What You Did in High School That is Affecting Your Income Now
Do you know how Robin Williams was able to snag the attention of those guys in Dead Poet’s Society? It was through a mixture of wit and charm that his character, an English teacher, managed to captivate his students, but there’s also something else he didn’t need to compete with at the all-boys boarding school portrayed in the film: girls.
And, as it turns out, the opposite sex has quite the distractive quality. According to a new study via American Journal: Applied Economics, there is a link between the percentage of a student’s friends who are of the opposite sex and the student’s ultimate success.
“A student’s share of opposite gender school friends negatively affects high school GPA,” the researchers write. “The effect occurs across all subjects for students older than 16, but only in mathematics and science for younger students. Additional results indicate effects may operate inside the classroom through difficulties getting along with the teacher and paying attention, and outside the classroom through romantic relationships.”
So, maybe you were a little too distracted by girls or boys in high school? The paper’s findings are definitely interesting, but it’s important not to gloss over the nuance contained in the study’s 30 or so pages. Researchers not only looked at GPA and academic performance, but also at things like smoking and drinking rates. There’s definitely a lot to comb through, but the one thing that definitely stood out was the fact that something as simple as who your friends were during your formative years could have had such a stark and negative relationship with achievement.

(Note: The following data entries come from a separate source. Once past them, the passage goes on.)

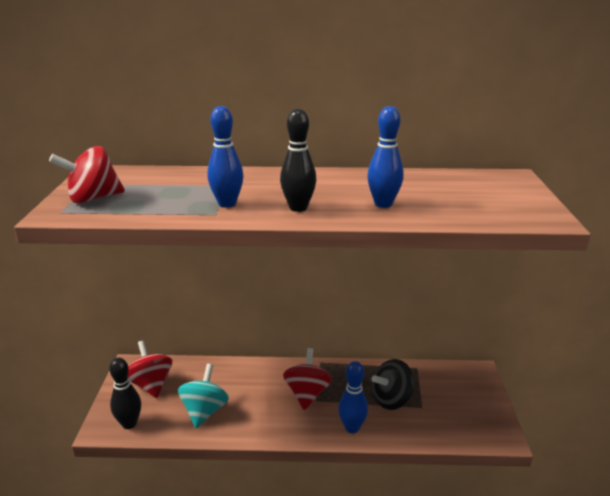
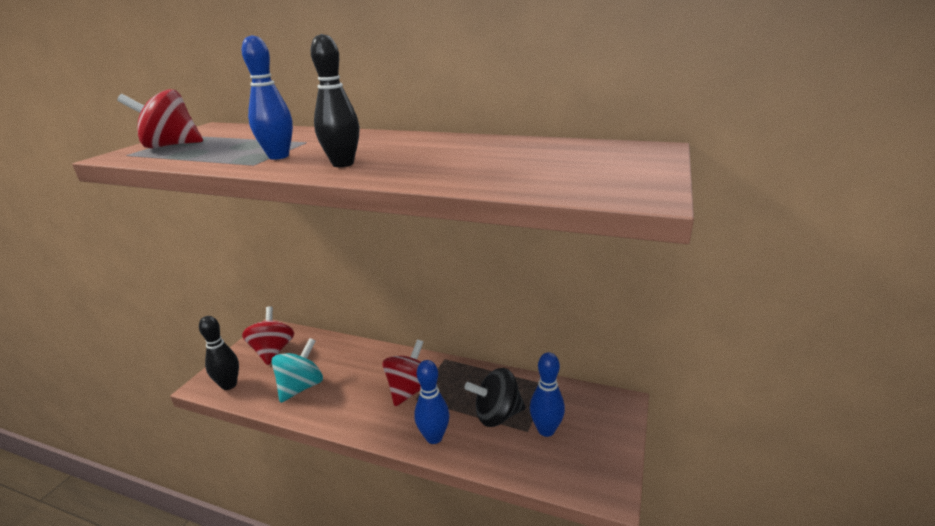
camera: 20 degrees right, 0 degrees up
(383, 204) = (443, 166): blue bowling pin -> blue bowling pin (546, 430)

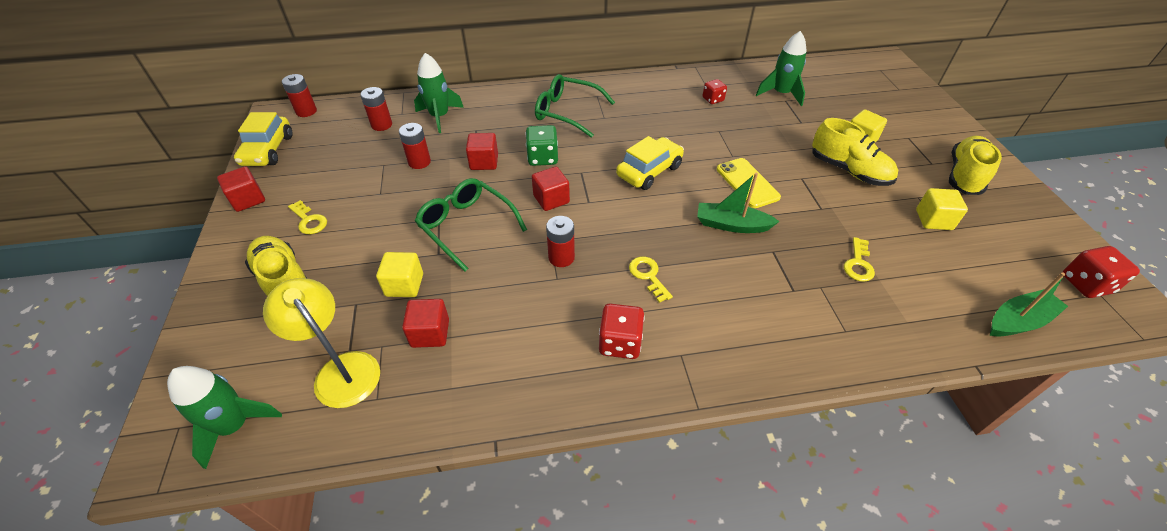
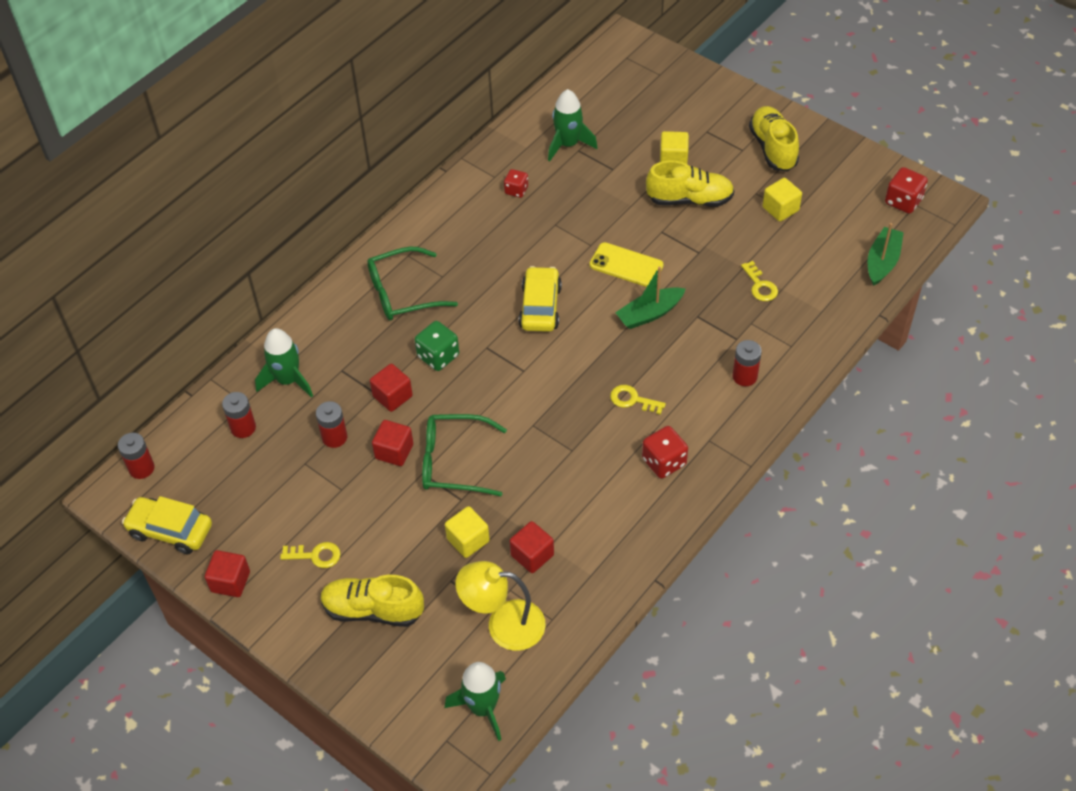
camera: 40 degrees left, 5 degrees up
(268, 150) = (170, 530): yellow car -> yellow car turned 150 degrees clockwise
(551, 199) = (492, 390): red cube -> red cube (394, 451)
(561, 257) = (557, 432): red battery -> red battery (744, 376)

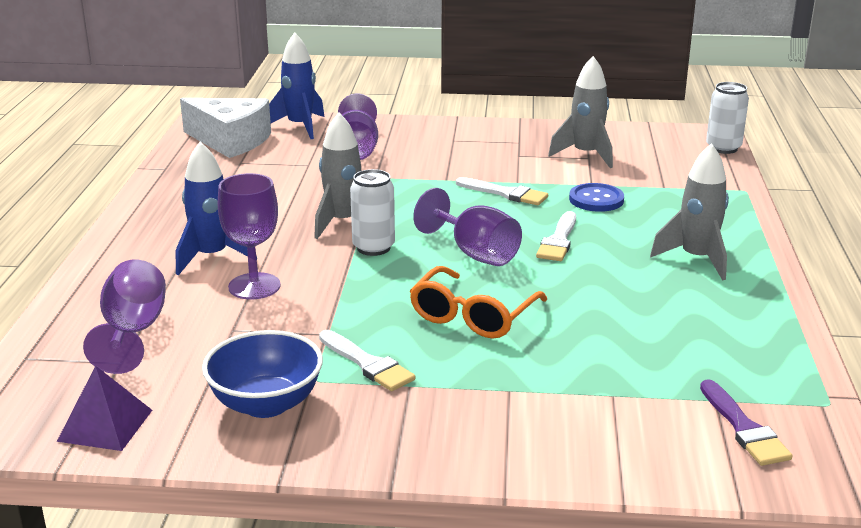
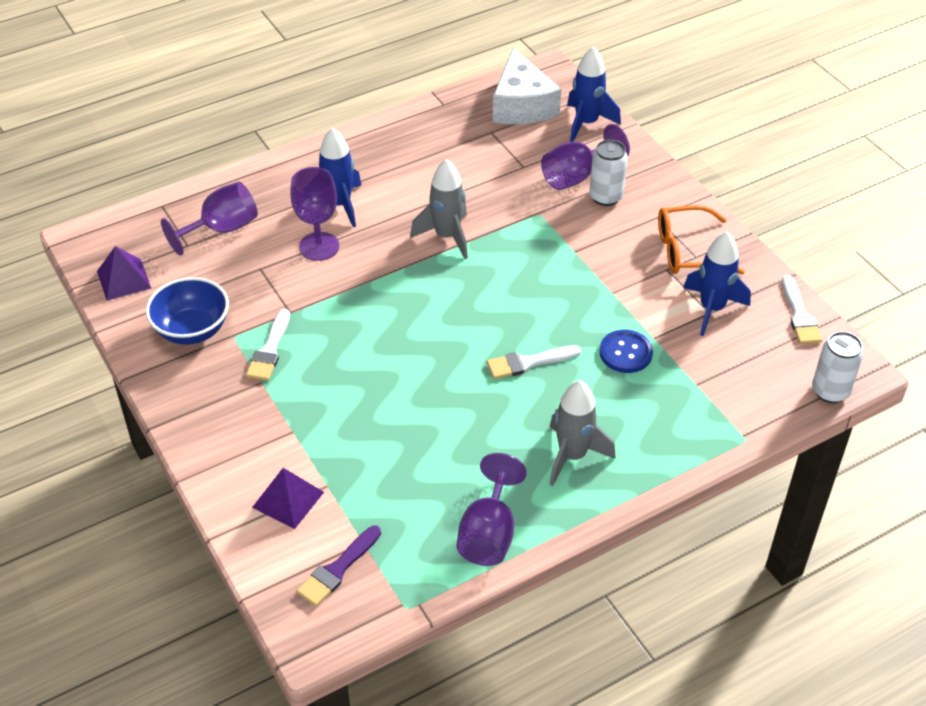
camera: 55 degrees right, 20 degrees up
(373, 248) = (423, 272): white can -> white can (605, 197)
(472, 316) = (371, 369): orange glasses -> orange glasses (688, 251)
(475, 253) = (463, 327): purple goblet -> purple goblet (489, 534)
(505, 193) = (583, 296): white brush -> white brush (799, 315)
(586, 155) = (711, 309): grey rocket -> blue rocket
(611, 426) = (288, 499): none -> purple pyramid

And again, achievement was mostly effected by two main things — that these friends can be literal distractions in the classroom, causing you to pay less attention, and that they can bloom into romantic relationships. As many people know, early romantic relationships are new, exciting, and filled with drama to an extent that young people have a hard time dealing with it. With that in mind, it’s easy to see how grades could ultimately suffer.
Of course, you’re probably thinking back to your own high school years to see if this very phenomenon could have stymied your own development. In many cases, it’s probably quite clear that it did — it was just never put into such stark terms before, and by scientists, no less. And it begs the question as to whether or not those distractions during those years may have had an impact on your current job or economic situation. Could you be making more if you had been cordoned-off in a single-sex environment?
If this study’s findings are any indicator, then that may be the case. But since it’s generally too late to do anything about it, all eyes are on future generations, and how this data can be used to help foster more focused students.
But that’s a tricky prospect. For many people, high school is a time in which you learn to deal with other people, in many aspects. That includes people of the opposite sex and gender. It’s an important developmental stage for many young people to get into a diverse mix, and learn to socialize. The trade-off here might be that there is an impact in academic achievement. Does that mean students, or parents, might want to actually choose between enrolling their children in a school that segregates based on sex or gender in order to foster higher academic achievement, and going for a traditional schooling experience, with the prospect of hindering said achievement?
Obviously, this study leaves open a lot of questions for parents, or even those who may still be on the tail-end of their education. And while the findings won’t pertain to each and every individual, it’s a rather fascinating trend that is seen nationwide. It could be yet another outcome of our questionable education system, or it could just be human nature — it’s hard to tell.
In the meantime, what we can do with this information really depends on what parents choose to do with it. There does appear to be a trade-off at play, and there’s probably no real ‘right way’ to swing it. But being aware of just how much of an effect a student’s friends have on their overall achievement is one more arrow in the quiver for parents, who want to make smart decisions.